Süddeutsche Zeitung - Rezension
Süddeutsche Zeitung | Besprechung von 11.05.2006

Der große Wurf eines jungen Studenten
Ein Klassiker voller Saft und Kraft
1950 erstmals erschienen, erlebt Benno Hubensteiners „Bayerische Geschichte” nunmehr seine 16. Auflage
Von Hans Kratzer
München - Es ist nun bereits 56 Jahre her, dass ein junger Student im stillen Neumarkt-St. Veit ein Buch vollendete, das mittlerweile zum überdauernden bayerischen Schriftgut gehört wie die Romane von Ludwig Thoma und Oskar Maria Graf sowie das große Wörterbuch von Andreas Schmeller. Die an Weihnachten 1950 erstmals erschienene „Bayerische Geschichte” von Benno Hubensteiner zählt zu den populärsten Büchern, die je in Bayern aufgelegt worden sind. Die Gesamtauflage geht mittlerweile auf die halbe Million zu, und noch immer hält die Nachfrage der Leser an. Soeben hat das Rosenheimer Verlagshaus das Buch in der 16. Auflage neu herausgegeben.
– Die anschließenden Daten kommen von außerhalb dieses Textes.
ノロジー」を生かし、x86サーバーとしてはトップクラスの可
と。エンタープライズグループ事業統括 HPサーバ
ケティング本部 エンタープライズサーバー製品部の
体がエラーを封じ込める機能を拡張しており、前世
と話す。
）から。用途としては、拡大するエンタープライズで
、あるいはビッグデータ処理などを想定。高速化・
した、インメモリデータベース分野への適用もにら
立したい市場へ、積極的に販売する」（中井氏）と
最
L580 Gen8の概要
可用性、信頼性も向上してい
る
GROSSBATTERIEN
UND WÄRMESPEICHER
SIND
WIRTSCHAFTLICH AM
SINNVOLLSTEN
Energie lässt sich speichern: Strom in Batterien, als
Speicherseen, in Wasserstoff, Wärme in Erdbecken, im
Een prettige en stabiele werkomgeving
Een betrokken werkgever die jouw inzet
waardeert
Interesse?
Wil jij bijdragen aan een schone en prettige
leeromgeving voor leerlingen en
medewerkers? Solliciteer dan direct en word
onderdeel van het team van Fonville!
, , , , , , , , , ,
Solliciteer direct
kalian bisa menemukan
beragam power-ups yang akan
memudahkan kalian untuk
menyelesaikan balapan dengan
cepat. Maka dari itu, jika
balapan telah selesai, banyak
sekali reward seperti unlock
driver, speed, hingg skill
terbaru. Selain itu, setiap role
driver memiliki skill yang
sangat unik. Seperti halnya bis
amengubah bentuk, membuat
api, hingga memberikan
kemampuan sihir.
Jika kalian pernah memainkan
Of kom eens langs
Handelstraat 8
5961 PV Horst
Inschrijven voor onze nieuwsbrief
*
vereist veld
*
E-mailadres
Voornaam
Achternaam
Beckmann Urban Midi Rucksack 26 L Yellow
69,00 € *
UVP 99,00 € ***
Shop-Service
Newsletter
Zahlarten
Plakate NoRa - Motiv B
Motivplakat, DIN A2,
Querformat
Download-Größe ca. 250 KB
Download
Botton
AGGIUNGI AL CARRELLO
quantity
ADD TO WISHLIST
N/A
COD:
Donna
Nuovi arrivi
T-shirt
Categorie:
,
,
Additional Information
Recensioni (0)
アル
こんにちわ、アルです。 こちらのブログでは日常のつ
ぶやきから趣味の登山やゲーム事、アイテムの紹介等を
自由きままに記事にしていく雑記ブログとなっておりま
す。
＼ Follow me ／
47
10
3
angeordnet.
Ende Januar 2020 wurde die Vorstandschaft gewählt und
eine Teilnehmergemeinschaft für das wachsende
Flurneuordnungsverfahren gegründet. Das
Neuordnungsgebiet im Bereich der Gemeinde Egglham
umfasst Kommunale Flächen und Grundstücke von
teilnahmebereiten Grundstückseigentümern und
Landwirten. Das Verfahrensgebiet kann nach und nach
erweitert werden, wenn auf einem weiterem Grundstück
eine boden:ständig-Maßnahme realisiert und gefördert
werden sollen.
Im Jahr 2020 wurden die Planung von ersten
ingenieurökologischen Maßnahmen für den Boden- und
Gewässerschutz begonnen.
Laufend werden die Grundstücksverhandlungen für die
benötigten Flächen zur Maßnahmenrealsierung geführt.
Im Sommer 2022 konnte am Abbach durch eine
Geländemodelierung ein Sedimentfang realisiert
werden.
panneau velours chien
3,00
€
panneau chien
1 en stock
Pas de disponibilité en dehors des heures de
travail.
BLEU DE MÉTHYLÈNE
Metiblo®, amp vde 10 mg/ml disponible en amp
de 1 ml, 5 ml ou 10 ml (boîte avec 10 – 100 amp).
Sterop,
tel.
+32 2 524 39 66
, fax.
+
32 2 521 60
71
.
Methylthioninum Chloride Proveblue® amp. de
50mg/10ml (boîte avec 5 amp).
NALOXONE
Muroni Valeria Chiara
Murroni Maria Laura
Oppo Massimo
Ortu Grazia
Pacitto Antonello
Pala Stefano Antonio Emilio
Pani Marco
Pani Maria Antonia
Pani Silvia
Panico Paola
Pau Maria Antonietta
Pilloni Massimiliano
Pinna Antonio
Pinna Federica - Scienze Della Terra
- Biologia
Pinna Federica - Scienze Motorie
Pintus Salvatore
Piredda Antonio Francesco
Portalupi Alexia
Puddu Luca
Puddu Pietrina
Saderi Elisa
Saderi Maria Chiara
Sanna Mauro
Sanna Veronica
Dass sich der Name des 1924 in der Hallertau geborenen und 1985 gestorbenen Benno Hubensteiner nach wie vor einer großen Popularität erfreut, rührt vor allem von diesem frühen Geniestreich her. Doch auch seine anderen Bücher und Essaybände wie „Vom Geist des Barock” und „Land vor den Bergen” sind zeitlose Klassiker geworden. Zwei Jahre lang hatte der Student an seiner „Bayerischen Geschichte” gefeilt, zu der ihn sein Lehrer, der große Historiker Max Spindler, ermuntert hatte. Spindler hatte nicht nur früh den begabten Wissenschaftler erkannt, sondern auch dessen außergewöhnliches literarisches Talent. So flossen in seinem Buch das frische Universitätswissen, die Klassiker der bayerischen Geschichte und die Faszination des Bauernlandes, das er sich nach dem Krieg erwandert hatte, in einem großen Wurf zusammen. Hubensteiner ist nie ein staubtrockener Gelehrter gewesen. Alles, was er vortrug, hat er mit einer Kraft und Leidenschaft bewerkstelligt, dass ihm die Studenten in den Hörsälen der Münchner Universität die Türen einrannten. Eine Hubensteiner-Vorlesung war stets ein unvergessliches Erlebnis. Als Altbayer mit Leib und Seele redete und schrieb er, wie ihm der Schnabel gewachsen war. Sein Hochdeutsch hatte zwar das äußere Gepräge, doch alles war „von Rhythmus, Bildkraft und Dynamik des angestammten Dialekts bestimmt”, wie Karl Schumann einmal schrieb.
Nach dem Studium war Hubensteiner Rundfunkredakteur, dann Fernsehdirektor beim Bayerischen Rundfunk, wo er Leute wie Dieter Wieland entdeckte. Schließlich wechselte er als Professor für Geschichte und Kunstgeschichte nach Passau, bis 1973 die Berufung an das Institut für Kirchengeschichte an der Ludwigs-Maximilians-Universität München folgte. Ein unerhörter Vorgang, denn damit brach die katholisch-theologische Fakultät erstmals mit dem Herkommen, nur Gelehrte aus dem geistlichen Stand zu ordentlichen Professoren zu erheben.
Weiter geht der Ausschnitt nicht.